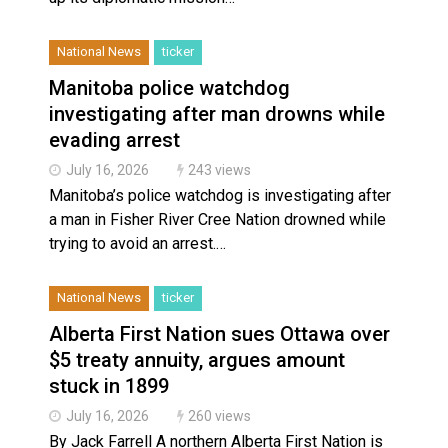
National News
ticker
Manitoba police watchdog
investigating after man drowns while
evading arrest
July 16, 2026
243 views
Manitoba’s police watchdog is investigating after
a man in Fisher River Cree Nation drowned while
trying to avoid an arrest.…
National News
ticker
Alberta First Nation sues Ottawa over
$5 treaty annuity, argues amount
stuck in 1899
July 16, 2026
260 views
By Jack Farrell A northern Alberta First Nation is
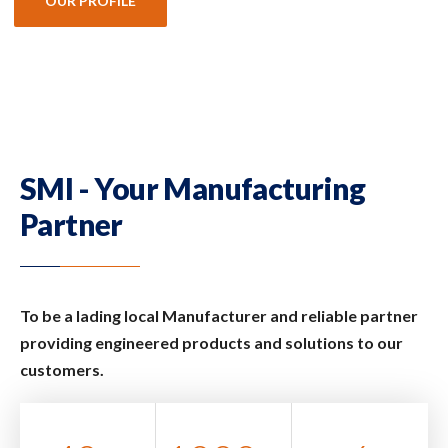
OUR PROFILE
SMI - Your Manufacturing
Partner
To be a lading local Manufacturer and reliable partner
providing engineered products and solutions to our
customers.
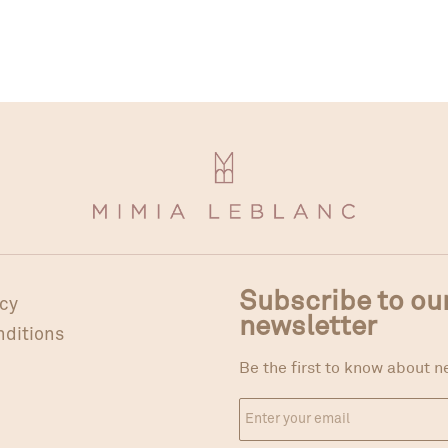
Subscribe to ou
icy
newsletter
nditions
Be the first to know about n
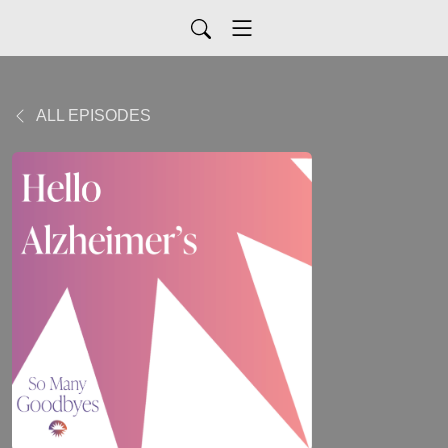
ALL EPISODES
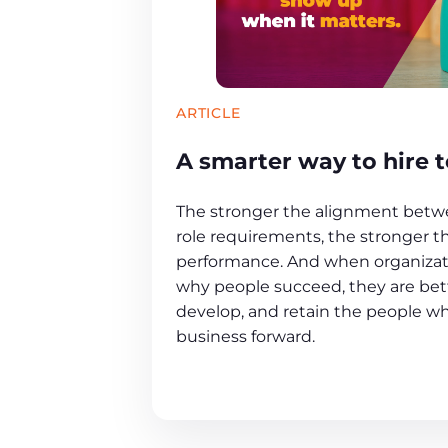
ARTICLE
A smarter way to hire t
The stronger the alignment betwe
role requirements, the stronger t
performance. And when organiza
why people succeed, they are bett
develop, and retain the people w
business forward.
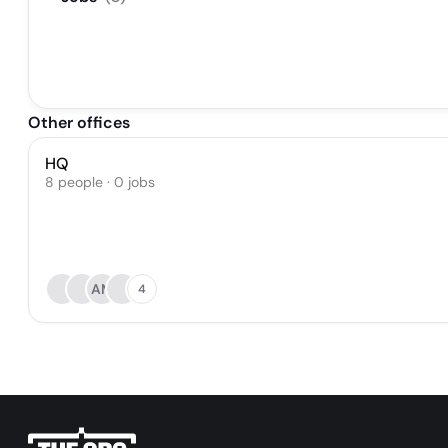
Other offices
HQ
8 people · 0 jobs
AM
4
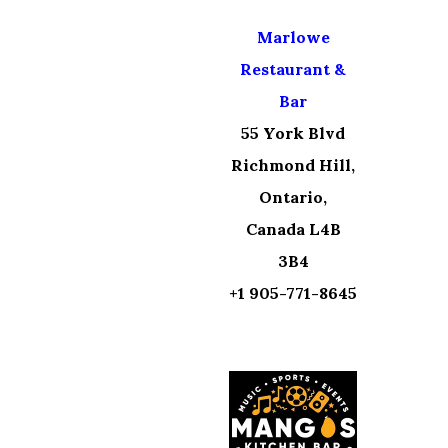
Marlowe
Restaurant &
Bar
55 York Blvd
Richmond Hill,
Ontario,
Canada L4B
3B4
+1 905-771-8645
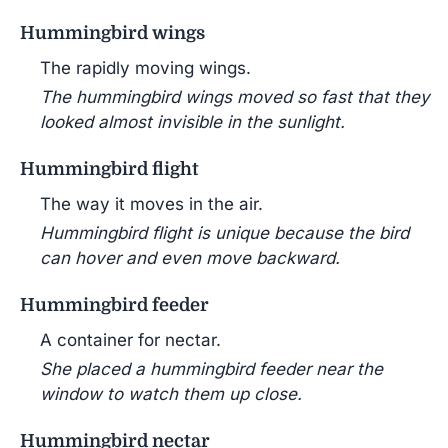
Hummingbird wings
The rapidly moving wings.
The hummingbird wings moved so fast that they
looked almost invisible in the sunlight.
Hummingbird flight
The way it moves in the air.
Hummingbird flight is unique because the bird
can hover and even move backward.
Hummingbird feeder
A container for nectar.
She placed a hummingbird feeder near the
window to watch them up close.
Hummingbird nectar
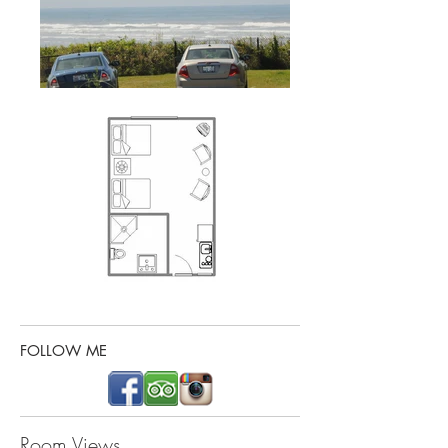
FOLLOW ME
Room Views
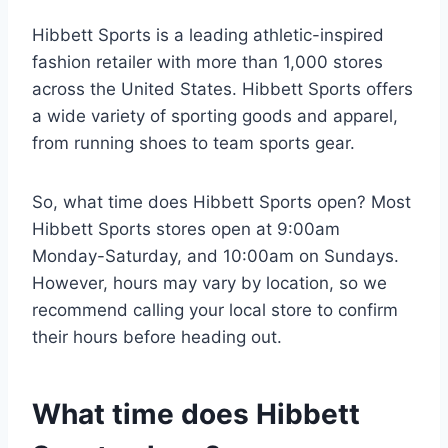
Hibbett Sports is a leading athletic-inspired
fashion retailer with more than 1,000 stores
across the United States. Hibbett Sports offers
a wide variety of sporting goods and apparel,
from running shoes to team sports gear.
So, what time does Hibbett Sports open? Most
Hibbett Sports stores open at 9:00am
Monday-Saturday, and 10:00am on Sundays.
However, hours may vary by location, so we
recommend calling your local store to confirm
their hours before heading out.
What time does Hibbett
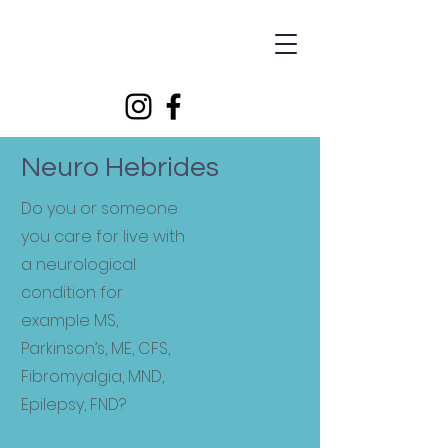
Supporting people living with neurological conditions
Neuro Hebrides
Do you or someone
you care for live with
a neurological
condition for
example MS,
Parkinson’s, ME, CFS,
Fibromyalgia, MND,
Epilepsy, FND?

# [INSTRUCTIONS FOR THE TASK]
Here the job is to copy the listing above word for word, starting at the line with "business forward." and ending at the line with "Monday-Saturday, and 10:00am on Sundays.", and to leave out the pictures.

# [YOUR RESPONSE]
business forward.
Other offices
HQ
8 people · 0 jobs
AM
4
Marlowe
Restaurant &
Bar
55 York Blvd
Richmond Hill,
Ontario,
Canada L4B
3B4
+1 905-771-8645
Hummingbird wings
The rapidly moving wings.
The hummingbird wings moved so fast that they
looked almost invisible in the sunlight.
Hummingbird flight
The way it moves in the air.
Hummingbird flight is unique because the bird
can hover and even move backward.
Hummingbird feeder
A container for nectar.
She placed a hummingbird feeder near the
window to watch them up close.
Hummingbird nectar
FOLLOW ME
Room Views
Hibbett Sports is a leading athletic-inspired
fashion retailer with more than 1,000 stores
across the United States. Hibbett Sports offers
a wide variety of sporting goods and apparel,
from running shoes to team sports gear.
So, what time does Hibbett Sports open? Most
Hibbett Sports stores open at 9:00am
Monday-Saturday, and 10:00am on Sundays.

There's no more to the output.